%%

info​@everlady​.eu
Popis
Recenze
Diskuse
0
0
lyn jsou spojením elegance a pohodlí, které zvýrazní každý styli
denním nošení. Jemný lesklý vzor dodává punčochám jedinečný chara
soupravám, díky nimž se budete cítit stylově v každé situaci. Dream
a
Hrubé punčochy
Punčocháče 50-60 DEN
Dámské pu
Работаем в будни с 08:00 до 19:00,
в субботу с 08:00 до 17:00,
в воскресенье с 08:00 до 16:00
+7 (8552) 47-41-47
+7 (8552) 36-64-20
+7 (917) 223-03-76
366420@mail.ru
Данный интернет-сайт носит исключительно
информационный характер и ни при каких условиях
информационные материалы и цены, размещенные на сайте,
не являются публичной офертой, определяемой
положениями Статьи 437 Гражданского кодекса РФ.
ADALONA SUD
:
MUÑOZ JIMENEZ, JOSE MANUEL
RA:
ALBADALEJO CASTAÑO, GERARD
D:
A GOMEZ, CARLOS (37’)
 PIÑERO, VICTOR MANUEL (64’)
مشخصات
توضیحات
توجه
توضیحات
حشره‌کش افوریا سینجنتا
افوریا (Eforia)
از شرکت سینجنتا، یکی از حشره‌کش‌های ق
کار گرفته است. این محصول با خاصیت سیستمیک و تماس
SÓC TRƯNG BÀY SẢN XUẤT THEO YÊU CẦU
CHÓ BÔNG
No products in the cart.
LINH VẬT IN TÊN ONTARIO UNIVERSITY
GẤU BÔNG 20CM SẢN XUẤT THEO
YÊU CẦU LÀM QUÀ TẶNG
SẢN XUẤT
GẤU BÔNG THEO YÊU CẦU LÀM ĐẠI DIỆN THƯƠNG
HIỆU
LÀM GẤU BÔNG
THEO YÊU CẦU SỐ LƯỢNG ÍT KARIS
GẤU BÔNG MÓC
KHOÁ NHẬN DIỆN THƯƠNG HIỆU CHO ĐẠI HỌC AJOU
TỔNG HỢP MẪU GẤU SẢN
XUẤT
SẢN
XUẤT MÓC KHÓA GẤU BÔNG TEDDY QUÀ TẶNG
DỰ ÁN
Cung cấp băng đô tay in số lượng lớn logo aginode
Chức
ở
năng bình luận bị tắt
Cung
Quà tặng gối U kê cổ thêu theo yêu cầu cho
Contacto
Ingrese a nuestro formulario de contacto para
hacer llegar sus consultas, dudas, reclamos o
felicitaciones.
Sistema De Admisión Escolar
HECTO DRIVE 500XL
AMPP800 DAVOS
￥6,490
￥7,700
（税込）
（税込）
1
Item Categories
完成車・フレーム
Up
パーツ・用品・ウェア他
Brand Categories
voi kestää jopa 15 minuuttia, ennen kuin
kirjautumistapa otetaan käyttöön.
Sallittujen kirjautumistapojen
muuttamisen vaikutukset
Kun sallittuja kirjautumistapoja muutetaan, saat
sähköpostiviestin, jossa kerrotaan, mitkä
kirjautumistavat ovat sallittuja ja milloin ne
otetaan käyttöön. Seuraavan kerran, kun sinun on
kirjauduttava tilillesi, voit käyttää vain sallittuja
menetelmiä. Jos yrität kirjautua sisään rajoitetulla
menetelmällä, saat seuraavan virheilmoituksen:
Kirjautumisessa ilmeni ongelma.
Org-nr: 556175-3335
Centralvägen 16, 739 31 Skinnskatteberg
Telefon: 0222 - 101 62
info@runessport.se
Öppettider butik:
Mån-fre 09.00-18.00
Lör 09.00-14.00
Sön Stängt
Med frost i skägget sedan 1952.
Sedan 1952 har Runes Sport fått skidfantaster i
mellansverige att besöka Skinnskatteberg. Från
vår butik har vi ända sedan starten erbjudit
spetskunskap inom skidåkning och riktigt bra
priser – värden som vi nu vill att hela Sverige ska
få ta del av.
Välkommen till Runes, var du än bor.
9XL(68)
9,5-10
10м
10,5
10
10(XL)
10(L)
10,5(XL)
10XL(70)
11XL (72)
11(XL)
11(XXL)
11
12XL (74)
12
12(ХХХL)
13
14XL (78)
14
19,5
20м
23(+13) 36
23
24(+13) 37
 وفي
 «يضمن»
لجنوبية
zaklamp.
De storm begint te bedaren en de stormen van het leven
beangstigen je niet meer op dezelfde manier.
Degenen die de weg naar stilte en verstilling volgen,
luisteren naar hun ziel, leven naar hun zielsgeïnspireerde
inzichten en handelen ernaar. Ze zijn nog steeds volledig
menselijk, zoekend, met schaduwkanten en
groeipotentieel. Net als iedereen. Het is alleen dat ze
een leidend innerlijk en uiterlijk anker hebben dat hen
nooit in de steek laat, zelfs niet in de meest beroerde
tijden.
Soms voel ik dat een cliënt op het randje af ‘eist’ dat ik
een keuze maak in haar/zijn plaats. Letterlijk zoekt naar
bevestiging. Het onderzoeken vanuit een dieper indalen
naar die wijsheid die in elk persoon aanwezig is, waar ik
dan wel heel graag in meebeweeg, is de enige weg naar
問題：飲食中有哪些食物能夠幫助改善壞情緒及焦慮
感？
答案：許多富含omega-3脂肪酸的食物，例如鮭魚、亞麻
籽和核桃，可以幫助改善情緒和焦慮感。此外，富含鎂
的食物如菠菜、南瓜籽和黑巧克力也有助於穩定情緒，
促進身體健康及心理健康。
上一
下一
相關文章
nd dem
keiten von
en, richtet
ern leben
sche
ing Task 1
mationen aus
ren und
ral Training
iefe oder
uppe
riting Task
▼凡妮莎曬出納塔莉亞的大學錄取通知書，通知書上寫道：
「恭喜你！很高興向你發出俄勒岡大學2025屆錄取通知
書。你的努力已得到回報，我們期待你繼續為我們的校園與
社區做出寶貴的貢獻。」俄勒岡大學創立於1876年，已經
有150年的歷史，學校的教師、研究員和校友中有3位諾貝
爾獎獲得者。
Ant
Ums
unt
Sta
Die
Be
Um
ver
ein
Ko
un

%%

* Your assignment: The string "THƯƠNG" marks the lines to return from the material. Copy each one.

* Written response:
GẤU BÔNG THEO YÊU CẦU LÀM ĐẠI DIỆN THƯƠNG
KHOÁ NHẬN DIỆN THƯƠNG HIỆU CHO ĐẠI HỌC AJOU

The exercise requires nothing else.